Whats the last book I read?
The answer to that question comes in several categories. I just now read a couple of chapters of Brian Jacquess Mossflower to my son. Then theres my summer school-related reading: if its Tuesday, it must be St. Thomas Aquinas Treatise on Law and Thucydides History of the Peloponnesian War. Im also currently sitting in on a faculty seminar on human rights rhetoric. Today we discussed Mary Ann Glendons A World Made New; tomorrow, its on to Carol Andersons Eyes Off the Prize. If I had any spare time at the moment, Id be working my way through Daniel Dombrowskis Rawls and Religion, which attempts to show how JR isnt hostile to revealed religion. On the agenda for later in the summer are some books on religion and liberalism, like Marci Hamiltons God vs. the Gavel, Greg Forsters John Lockes Politics of Moral Consensus, and George di Giovannis Freedom and Religion in Kant and His Immediate Successors.
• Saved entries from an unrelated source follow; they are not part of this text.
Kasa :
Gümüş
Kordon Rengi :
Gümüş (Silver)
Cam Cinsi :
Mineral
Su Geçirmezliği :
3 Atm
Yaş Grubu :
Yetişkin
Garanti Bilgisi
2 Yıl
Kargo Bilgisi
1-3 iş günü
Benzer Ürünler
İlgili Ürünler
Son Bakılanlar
What are the five books that mean the most to me?
Plato, The Republic
Leo Strauss, The City and Man
St. Augustine, The City of God Against the Pagans
Thucydides, History of the Peloponnesian War
I am very indebted to my Auseinandersetzung with Kant for my current outlook on the world, but Ive basically been led away from him as a result. While I wouldnt recommend that anyone retrace my path, I do think that the three Critiques-- especially the "transcendental dialectic" in C1, the discussion of the highest good in C2, and the critique of teleological reason in C3--are worth pondering, as are Religion within the Limits of Reason Alone, The Conflict of the Faculties and all the little essays on history and politics.
The five bloggers I tagged are Peter Schramm, David Mills, Ken Masugi, Win Myers, and Mike DeBow. Others I might have tagged are Gideon Strauss, any of the other Ashbrook folks, especially the redoubtable but all too reticent Dave Foster, and any of the contributors to Get Religion.